The 3rd month was a beautiful crescendo for me. FINALLY, after two years of fighting and working I was getting back to feelings in the ring and distances that I was at before I got hurt. I felt myself and that amazing liberation that comes from being in a throw. That flow that feels so effortless yet powerful and dynamic. I was in the right place doing the right things and it was just a matter of time and work before great things would/will happen.
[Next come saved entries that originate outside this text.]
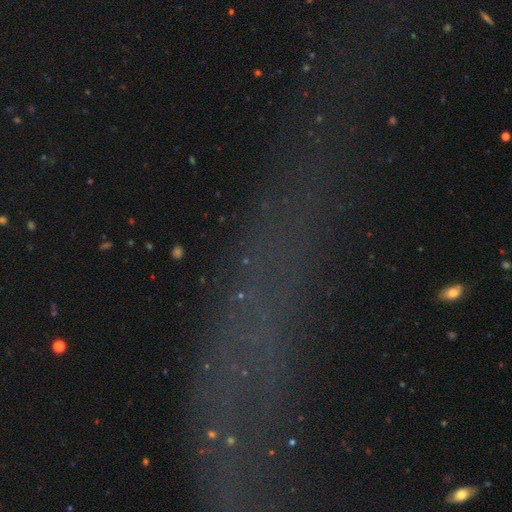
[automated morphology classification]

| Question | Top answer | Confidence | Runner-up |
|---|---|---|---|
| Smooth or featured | star or artifact | 51% | featured or disk (26%) |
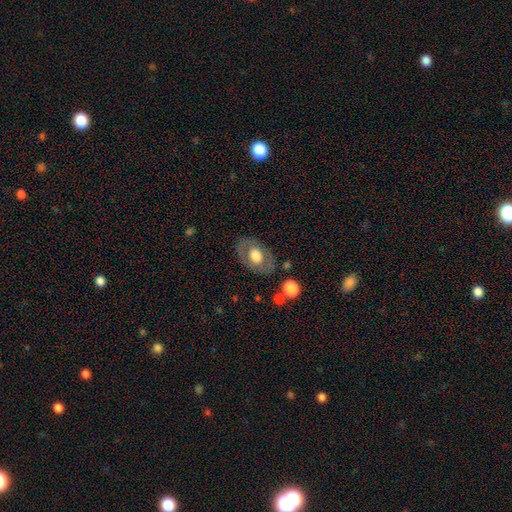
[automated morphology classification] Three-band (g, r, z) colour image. It shows a smooth galaxy with no disk features (53%) that is in between round and cigar-shaped (78%). Merging: none (78%).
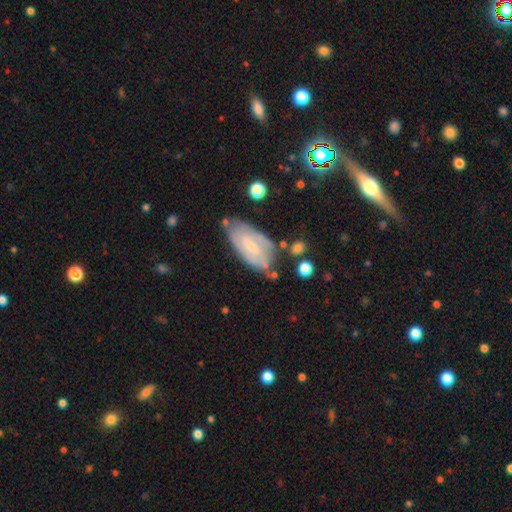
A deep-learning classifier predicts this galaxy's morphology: type=featured or disk (63%); edge-on=no (93%); bar=weak (52%); spiral arms=yes (82%); bulge=small (58%); merging=none (59%).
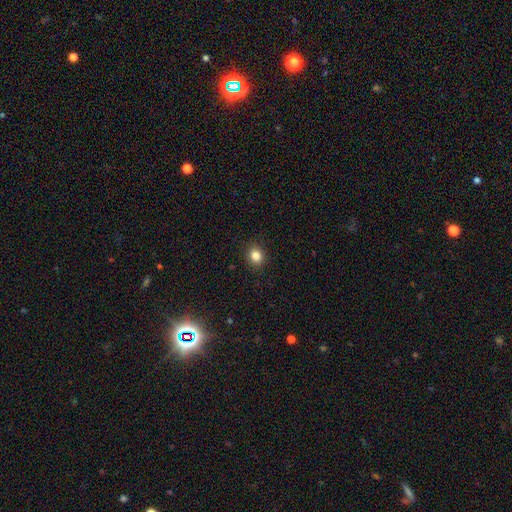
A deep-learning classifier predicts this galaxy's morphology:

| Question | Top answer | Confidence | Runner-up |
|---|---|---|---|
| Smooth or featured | smooth | 84% | star or artifact (11%) |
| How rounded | round | 73% | in between (26%) |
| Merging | none | 90% | minor disturbance (7%) |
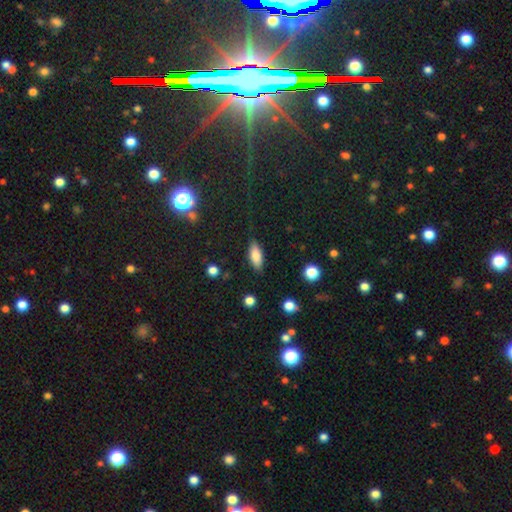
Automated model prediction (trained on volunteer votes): The model was most divided on "how rounded": in between: 77%, cigar-shaped: 20%, round: 3%. More confident: merging — none (82%); smooth or featured — smooth (81%).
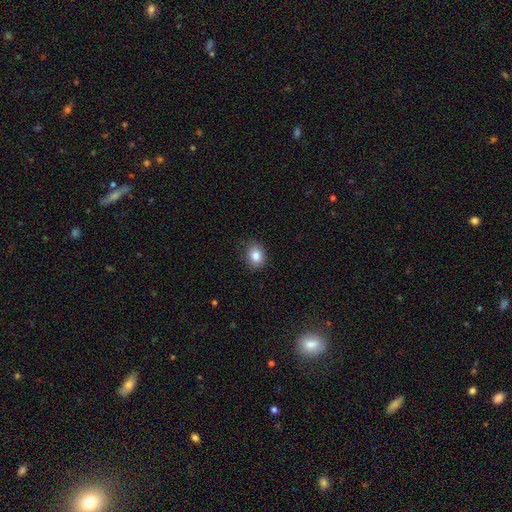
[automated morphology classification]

Unfortunately, due to the major lack of repetitions a thrower needs to be able to hit a big throw at a big meet I was simply a casualty on Saturday. I mistimed my warm ups and started to technically fall apart throughout the meet. Although I showed moments in warm ups that it was going to be a good day, I was not able to hang on to it. It was the first time in several years that I had an almost meter better warm up throw than I did in actually competition. I think what hurt the most was that usually I can find something from somewhere inside and make it happen. Put one good throw together, but this time I fell short. I fully understand that I simply got too excited and had too much adrenaline and hadn't had the experience throughout the season to learn how to handle it. But MAN does this give me such a terrible taste in my mouth and in my soul. I think this is where we find ourselves. In the melting points, the ugly truths. This is what either breaks a person or makes a person. It's deciding how to handle and proceed with let downs like this. It's how a person chooses to respond and rise from it. To fully give every part of my life for 3 months and walk away with that distance associated with my names is very hard for me. Not to mention everything else I had gone through the first part of the season. James told me that in the long run this meet doesn't matter and that we are on to great things again and that to remember our ultimate goals. I still think it's funny how much a coach's words can do to help a situation and really remind of you the important things. I feel very clear and focused of what I want to and will do in the next 2-4 years of my career. I feel that for the first time I am ready mind, body and spirit.Watch out world because here I come!
Here I am at USA's with a T-shirt provided by the BEST cupcake 
place on the planet. HeyCupcake
The t-shirt reads
"CUPCAKES
The breakfast of Champions"

4 comments:

  1. Do you do competition simulations in practice regularly?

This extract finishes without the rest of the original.